Each line of the material that mentions the word "tspan" is to be copied.

*** Given records Section Begins ***

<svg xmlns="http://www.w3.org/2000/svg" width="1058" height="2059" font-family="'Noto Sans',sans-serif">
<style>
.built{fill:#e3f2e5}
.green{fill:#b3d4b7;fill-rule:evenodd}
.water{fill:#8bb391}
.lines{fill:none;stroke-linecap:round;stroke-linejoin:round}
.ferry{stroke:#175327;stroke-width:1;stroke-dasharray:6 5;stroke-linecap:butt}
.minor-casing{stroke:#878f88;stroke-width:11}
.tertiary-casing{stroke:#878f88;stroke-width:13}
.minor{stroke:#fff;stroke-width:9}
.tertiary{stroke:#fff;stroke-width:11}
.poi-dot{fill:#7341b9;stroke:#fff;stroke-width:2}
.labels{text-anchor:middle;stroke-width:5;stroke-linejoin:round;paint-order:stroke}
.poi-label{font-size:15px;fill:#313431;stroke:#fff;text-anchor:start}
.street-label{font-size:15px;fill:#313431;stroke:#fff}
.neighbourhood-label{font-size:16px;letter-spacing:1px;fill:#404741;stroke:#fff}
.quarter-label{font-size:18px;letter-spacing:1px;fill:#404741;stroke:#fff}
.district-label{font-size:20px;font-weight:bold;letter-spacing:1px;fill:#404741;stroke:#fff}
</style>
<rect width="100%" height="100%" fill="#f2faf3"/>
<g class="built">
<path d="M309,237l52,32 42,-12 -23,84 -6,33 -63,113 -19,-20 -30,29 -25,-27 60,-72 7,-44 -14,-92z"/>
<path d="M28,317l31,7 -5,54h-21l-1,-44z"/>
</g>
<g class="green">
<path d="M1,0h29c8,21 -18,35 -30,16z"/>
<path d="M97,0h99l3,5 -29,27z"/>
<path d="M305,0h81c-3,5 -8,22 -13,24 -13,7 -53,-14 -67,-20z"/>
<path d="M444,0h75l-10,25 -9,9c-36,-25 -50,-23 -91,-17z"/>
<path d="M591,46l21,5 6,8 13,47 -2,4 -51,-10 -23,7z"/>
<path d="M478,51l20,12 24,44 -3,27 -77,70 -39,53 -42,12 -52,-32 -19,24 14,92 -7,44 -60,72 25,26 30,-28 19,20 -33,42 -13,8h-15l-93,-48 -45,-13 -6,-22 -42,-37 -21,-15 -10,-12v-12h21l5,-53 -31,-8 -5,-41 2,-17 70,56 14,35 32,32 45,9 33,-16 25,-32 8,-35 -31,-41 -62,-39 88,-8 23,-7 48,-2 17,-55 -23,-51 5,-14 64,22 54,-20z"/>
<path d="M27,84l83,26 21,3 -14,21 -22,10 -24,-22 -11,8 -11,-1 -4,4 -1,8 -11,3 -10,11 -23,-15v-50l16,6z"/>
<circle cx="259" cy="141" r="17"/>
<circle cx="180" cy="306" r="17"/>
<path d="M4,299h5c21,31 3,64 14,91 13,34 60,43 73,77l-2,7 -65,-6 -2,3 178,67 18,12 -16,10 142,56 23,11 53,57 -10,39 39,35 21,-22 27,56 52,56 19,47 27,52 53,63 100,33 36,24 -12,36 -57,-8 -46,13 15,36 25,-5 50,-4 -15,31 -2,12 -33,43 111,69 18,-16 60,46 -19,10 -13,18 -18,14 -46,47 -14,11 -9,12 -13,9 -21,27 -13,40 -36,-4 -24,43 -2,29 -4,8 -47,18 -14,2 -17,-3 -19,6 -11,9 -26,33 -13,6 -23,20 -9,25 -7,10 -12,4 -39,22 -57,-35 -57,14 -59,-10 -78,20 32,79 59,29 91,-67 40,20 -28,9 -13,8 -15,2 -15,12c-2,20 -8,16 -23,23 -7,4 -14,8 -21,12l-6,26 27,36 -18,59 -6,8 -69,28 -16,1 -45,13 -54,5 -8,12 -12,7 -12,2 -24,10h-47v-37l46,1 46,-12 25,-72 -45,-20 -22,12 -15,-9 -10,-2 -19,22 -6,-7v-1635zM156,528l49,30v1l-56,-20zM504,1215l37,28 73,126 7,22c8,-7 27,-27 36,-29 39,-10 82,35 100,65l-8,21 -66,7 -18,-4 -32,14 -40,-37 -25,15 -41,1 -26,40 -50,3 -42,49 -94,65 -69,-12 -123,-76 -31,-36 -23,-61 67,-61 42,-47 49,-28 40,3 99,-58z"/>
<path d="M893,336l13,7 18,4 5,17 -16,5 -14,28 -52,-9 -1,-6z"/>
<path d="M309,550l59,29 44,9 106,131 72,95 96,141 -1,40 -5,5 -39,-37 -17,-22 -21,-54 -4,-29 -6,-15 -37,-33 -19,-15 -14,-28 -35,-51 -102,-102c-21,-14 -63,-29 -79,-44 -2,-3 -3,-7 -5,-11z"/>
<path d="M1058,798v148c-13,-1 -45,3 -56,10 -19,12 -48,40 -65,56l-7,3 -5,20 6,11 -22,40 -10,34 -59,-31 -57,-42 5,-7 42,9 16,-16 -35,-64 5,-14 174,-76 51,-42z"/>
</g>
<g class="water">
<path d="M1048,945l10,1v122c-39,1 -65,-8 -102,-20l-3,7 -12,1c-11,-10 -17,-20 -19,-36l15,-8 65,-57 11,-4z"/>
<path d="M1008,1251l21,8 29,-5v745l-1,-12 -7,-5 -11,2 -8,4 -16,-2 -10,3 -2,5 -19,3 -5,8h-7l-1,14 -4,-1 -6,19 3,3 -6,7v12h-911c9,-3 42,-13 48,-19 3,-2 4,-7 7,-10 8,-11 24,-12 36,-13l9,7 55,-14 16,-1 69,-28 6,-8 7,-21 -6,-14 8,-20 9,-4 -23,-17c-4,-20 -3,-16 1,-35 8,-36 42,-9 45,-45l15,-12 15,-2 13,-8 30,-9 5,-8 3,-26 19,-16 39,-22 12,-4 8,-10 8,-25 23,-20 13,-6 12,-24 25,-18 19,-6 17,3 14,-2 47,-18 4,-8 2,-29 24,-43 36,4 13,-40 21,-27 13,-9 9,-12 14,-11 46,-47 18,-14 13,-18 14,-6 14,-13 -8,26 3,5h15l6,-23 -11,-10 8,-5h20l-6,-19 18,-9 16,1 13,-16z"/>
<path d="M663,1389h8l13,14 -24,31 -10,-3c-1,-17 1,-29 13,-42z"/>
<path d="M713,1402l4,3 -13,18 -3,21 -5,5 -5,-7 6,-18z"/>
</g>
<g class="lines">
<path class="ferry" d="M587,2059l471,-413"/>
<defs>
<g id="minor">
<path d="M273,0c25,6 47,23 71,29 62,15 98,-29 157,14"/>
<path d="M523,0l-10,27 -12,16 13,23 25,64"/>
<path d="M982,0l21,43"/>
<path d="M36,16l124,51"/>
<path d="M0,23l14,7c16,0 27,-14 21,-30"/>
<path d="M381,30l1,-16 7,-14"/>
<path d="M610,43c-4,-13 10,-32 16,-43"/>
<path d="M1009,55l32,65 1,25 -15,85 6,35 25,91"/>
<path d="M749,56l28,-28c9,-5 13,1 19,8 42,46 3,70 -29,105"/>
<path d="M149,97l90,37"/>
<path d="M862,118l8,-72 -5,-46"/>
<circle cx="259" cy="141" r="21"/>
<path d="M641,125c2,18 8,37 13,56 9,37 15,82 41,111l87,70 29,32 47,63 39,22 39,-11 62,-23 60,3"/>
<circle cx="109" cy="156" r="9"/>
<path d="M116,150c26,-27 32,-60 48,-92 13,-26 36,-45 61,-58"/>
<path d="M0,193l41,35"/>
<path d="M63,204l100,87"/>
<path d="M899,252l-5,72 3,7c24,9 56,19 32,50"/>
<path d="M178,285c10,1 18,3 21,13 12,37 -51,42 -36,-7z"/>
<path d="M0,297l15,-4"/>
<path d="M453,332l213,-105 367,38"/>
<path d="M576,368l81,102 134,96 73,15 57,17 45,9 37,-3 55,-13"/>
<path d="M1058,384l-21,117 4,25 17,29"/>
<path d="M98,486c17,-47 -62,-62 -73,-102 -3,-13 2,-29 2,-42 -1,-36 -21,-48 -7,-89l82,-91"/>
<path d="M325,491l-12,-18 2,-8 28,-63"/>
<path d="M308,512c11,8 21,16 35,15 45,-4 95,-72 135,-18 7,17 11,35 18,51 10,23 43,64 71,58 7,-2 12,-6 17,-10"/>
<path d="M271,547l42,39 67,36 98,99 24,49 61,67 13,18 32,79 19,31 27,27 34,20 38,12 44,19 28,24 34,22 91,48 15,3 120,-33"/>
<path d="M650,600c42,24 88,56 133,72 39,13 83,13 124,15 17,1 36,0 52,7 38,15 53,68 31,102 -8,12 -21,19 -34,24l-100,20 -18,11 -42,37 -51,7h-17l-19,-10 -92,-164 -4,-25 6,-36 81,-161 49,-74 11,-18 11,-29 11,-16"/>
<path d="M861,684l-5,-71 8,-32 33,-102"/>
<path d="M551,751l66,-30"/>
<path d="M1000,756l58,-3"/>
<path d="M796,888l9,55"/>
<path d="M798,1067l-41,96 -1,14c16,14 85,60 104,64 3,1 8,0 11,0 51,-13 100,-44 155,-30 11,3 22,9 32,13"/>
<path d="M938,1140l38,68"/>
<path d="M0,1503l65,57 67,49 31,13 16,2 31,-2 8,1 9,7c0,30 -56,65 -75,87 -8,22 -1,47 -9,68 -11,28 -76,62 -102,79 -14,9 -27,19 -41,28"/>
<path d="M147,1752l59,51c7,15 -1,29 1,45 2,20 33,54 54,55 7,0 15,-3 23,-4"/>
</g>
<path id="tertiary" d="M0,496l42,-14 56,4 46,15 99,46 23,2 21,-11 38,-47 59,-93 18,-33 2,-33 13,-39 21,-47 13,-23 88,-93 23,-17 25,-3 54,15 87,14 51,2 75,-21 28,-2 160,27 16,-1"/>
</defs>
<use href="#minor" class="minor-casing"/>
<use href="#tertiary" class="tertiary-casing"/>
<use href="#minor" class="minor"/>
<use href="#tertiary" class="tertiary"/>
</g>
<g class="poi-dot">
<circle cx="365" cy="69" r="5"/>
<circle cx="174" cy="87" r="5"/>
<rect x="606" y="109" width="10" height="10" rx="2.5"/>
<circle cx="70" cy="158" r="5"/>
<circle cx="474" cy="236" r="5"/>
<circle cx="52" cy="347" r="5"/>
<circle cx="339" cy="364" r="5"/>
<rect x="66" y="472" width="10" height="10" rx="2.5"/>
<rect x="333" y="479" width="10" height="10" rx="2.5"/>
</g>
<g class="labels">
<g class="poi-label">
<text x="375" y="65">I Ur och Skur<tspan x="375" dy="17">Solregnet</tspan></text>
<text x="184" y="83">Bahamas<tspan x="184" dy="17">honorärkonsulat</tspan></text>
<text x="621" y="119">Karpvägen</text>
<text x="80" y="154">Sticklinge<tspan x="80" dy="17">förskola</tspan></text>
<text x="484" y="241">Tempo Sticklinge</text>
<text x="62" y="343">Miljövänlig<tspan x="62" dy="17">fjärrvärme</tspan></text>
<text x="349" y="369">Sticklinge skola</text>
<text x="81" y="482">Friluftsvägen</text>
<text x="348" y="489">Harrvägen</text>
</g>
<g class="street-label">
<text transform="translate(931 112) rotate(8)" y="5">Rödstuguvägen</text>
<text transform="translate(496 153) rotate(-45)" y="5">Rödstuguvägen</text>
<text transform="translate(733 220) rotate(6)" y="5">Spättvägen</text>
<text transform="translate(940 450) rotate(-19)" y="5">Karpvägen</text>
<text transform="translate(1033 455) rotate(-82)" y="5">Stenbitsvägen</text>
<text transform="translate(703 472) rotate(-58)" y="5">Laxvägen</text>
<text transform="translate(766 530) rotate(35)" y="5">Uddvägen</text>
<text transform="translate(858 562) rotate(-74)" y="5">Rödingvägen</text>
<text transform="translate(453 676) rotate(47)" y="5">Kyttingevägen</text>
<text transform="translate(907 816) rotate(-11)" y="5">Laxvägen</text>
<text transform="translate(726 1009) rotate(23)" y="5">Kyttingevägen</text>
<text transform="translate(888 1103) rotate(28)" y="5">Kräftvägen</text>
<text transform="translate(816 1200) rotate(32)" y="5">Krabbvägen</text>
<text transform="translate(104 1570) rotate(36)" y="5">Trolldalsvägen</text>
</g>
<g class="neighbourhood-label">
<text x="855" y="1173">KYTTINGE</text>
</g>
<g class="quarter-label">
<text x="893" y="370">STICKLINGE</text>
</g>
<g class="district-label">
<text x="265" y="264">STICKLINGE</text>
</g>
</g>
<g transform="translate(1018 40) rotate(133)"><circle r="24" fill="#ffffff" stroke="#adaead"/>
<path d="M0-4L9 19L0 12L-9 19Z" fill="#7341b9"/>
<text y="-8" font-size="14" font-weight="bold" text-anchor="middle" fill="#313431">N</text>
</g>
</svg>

*** Given records Section Ends ***

### Written response:
<text x="375" y="65">I Ur och Skur<tspan x="375" dy="17">Solregnet</tspan></text>
<text x="184" y="83">Bahamas<tspan x="184" dy="17">honorärkonsulat</tspan></text>
<text x="80" y="154">Sticklinge<tspan x="80" dy="17">förskola</tspan></text>
<text x="62" y="343">Miljövänlig<tspan x="62" dy="17">fjärrvärme</tspan></text>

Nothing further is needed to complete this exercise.